It’s fair to say at this point that South Carolina’s objections to the Georgia Ports Authority’s plan to deepen the Savannah River to 48 feet have become a full-blown political controversy. How that will affect the Southeast’s readiness for larger ships set to be unleashed on the East Coast by the 2014 expansion of the Panama Canal is a core question facing the region’s future as a trade gateway.
This month, a resolution “to oppose any plan to expand the Savannah River that does not provide mutual economic benefits to the people of South Carolina” passed 46-0 in the South Carolina state Senate and 112-0 in the state House.
In response to an Army Corps of Engineers draft environmental impact statement released late last year supporting the 48-foot project, South Carolina’s Department of Natural Resources said environmental risks could only allow it to support a maximum deepening of 45 feet. According to the agency, “The majority of the benefits associated with the project occur in the state of Georgia, while the majority of environmental impacts occur in South Carolina or in the Savannah River, which is a shared tributary.”

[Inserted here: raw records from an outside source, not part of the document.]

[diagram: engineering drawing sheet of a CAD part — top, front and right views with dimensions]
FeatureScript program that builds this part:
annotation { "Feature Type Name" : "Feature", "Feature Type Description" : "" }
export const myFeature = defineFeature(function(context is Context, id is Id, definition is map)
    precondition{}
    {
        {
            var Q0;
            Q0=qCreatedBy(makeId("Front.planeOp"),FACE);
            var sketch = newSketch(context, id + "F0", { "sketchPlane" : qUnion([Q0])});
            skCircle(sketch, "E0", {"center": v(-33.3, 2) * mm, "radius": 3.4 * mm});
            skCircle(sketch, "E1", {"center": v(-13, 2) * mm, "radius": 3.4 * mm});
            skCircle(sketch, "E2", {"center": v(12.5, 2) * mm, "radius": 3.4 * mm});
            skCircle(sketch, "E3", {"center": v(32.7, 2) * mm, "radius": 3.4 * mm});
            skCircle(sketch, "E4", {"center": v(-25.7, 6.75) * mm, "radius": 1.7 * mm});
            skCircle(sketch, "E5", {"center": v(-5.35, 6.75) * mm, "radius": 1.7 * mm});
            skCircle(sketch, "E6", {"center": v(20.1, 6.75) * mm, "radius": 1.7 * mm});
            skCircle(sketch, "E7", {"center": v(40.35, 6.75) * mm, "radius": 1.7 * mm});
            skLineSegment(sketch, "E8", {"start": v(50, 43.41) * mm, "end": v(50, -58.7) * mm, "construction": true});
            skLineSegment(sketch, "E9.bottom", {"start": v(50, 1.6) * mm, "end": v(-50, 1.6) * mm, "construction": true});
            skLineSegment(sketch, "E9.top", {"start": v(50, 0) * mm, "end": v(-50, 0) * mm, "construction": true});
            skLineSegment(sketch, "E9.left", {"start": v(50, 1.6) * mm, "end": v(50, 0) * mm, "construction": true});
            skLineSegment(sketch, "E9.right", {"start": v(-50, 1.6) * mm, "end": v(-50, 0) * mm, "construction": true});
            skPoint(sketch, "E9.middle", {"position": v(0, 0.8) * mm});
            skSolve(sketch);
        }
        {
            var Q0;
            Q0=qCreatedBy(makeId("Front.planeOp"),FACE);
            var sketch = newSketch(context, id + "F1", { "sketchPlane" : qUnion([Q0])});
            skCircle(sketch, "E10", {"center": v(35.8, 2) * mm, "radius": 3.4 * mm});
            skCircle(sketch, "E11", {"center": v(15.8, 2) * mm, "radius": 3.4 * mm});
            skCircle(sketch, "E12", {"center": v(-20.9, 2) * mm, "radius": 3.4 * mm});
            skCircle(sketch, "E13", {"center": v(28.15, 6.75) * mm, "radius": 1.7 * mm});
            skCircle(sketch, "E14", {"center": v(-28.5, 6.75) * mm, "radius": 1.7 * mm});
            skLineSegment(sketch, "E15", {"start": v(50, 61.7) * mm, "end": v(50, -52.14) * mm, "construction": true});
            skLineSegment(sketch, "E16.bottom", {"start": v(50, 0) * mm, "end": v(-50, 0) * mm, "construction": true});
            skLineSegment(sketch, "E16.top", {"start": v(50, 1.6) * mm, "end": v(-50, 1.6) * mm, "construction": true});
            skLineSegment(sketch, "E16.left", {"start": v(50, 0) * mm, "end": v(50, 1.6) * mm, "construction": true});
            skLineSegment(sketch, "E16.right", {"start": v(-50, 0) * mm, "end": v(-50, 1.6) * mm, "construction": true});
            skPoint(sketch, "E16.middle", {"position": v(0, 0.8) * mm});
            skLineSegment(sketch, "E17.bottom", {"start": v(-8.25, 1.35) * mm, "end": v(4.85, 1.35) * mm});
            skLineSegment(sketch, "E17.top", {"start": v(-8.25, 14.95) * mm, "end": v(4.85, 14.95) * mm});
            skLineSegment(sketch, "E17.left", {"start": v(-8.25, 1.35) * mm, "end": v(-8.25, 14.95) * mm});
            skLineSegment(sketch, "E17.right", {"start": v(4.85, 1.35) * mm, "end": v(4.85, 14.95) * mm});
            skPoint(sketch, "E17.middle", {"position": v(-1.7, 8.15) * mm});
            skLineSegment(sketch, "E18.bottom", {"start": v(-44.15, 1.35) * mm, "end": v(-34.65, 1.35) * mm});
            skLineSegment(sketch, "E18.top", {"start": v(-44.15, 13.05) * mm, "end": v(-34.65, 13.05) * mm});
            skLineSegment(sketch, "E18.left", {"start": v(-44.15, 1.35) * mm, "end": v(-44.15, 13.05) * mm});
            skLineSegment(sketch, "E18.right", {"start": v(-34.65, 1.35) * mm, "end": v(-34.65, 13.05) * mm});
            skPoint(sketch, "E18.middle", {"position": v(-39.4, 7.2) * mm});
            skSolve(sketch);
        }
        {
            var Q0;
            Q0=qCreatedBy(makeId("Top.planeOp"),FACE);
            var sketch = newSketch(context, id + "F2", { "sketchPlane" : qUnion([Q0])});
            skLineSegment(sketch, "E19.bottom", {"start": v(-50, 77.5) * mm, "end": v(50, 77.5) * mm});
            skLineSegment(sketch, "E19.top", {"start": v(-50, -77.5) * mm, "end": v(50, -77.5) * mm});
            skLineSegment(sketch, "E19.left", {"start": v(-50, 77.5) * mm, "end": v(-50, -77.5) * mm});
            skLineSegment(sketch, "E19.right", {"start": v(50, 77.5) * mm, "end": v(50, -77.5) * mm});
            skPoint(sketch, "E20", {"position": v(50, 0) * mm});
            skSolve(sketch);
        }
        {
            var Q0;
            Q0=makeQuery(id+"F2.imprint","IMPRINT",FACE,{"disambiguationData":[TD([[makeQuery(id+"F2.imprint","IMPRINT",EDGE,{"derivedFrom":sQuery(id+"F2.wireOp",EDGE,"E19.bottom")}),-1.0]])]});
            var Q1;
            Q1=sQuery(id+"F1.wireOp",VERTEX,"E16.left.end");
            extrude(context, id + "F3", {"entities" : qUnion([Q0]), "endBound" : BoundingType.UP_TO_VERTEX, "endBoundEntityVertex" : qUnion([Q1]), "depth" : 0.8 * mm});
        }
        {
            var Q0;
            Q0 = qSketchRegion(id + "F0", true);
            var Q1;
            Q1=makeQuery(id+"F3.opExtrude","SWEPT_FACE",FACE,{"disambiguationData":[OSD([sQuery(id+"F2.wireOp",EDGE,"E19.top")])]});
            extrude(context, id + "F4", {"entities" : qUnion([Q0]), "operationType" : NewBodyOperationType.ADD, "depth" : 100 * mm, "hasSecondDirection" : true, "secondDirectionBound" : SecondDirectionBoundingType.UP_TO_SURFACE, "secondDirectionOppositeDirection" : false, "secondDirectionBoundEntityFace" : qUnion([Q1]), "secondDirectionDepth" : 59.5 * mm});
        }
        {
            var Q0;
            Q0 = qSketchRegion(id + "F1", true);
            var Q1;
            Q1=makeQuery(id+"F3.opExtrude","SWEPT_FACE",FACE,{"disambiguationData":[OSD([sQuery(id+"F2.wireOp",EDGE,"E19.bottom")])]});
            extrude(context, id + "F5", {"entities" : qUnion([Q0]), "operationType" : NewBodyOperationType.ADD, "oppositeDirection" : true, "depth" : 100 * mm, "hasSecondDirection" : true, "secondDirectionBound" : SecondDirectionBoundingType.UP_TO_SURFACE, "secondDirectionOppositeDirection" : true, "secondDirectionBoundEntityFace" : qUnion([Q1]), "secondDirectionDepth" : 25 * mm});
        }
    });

On Feb. 18, Bill Stern, chairman of the South Carolina State Ports Authority, suspended the proposed Georgia-South Carolina Jasper County container terminal project, saying the planned use of the terminal site to deposit Savannah River dredged material would render it useless as a container terminal. “The current plan doesn’t benefit South Carolina one bit. It actually hurts South Carolina,” said South Carolina State Sen. Larry Grooms, chairman of the Senate Transportation Committee.
With tensions escalating, GPA board member Steve Green cited in a recent Atlanta Journal-Constitution article “elements in South Carolina apparently willing to push the Jasper port off indefinitely in an effort to delay or defeat (Savannah’s deepening).”
It appears South Carolina can’t outright block the 48-foot project, called SHEP for Savannah Harbor Expansion Project, but could challenge in court the Army Corps’ final environmental impact statement set for release this spring.
The result is that the status quo in the Southeast, including Savannah’s near-monopoly on capturing growth from Asia via the Panama Canal, could be disrupted. Until now, Charleston’s deeper harbor has been of no advantage in attracting Asia cargo because of the Panama Canal’s traditional limits on ship size; Savannah has no restrictions on the largest ships able to pass through the canal. But with the canal expanding to handle ships more than twice as large as those that pass through today, the situation changes.
Charleston has a three-foot channel depth advantage and so can handle larger ships than Savannah at its current depth. That means the longer it takes Savannah to get to 48 feet, the more it faces a competitive disadvantage to South Carolina’s largest port.
Even so, Charleston’s 45 feet relative to Savannah’s current 42 still means Charleston will have insufficient depth, without tidal restrictions, to handle the 8,000-TEU ships carriers want to bring to the East Coast from Asia via the expanded canal. For that, Charleston needs 48 to 50 feet.
But while Savannah has been working on its 48-foot deepening for more than a decade and could be within months of getting an initial go-ahead, Charleston is at the start of a multiyear approval process, one that faces another hurdle after the Obama administration’s 2012 budget proposal omitted $400,000 for an initial study.
So this is where the Southeast stands three years before the Panama Canal expansion: Savannah’s plan to deepen from 42 to 48 feet is embroiled in controversy. Charleston is years away from deepening to 50 feet, and the joint-state Jasper terminal, already a project envisioned for deeper into the future, has been suspended.
Jacksonville, meanwhile, is years away from deeper channels. To the north, Norfolk, with the only unobstructed 50-foot channel on the East Coast, must see shippers in the Southeast as a new opportunity.
There may be another way forward. Competition, not cooperation, has long defined the relationship between the Savannah and Charleston ports, but maybe it’s time that changes. A pact may not necessarily address all of the environmental concerns raised about the Savannah deepening — ranging from impact on wildlife, drinking water and other issues — but it could improve what has become a toxic political environment surrounding the Savannah River deepening.
Perhaps sensing they need to clear the air, Georgia officials have suggested a way forward — mutual support for each port’s channel depth aspirations as well as for the proposed Jasper terminal. As GPA Executive Director Curtis Foltz told the Associated Press last week, “This region demands three successful long-term ports. When you look out at the next 20, 30, 40 years, we’re going to need all the capacity a built-out Charleston, a built-out Savannah and a built-out Jasper can offer.”
It’s time for Charleston and Savannah to dig deeper for a solution.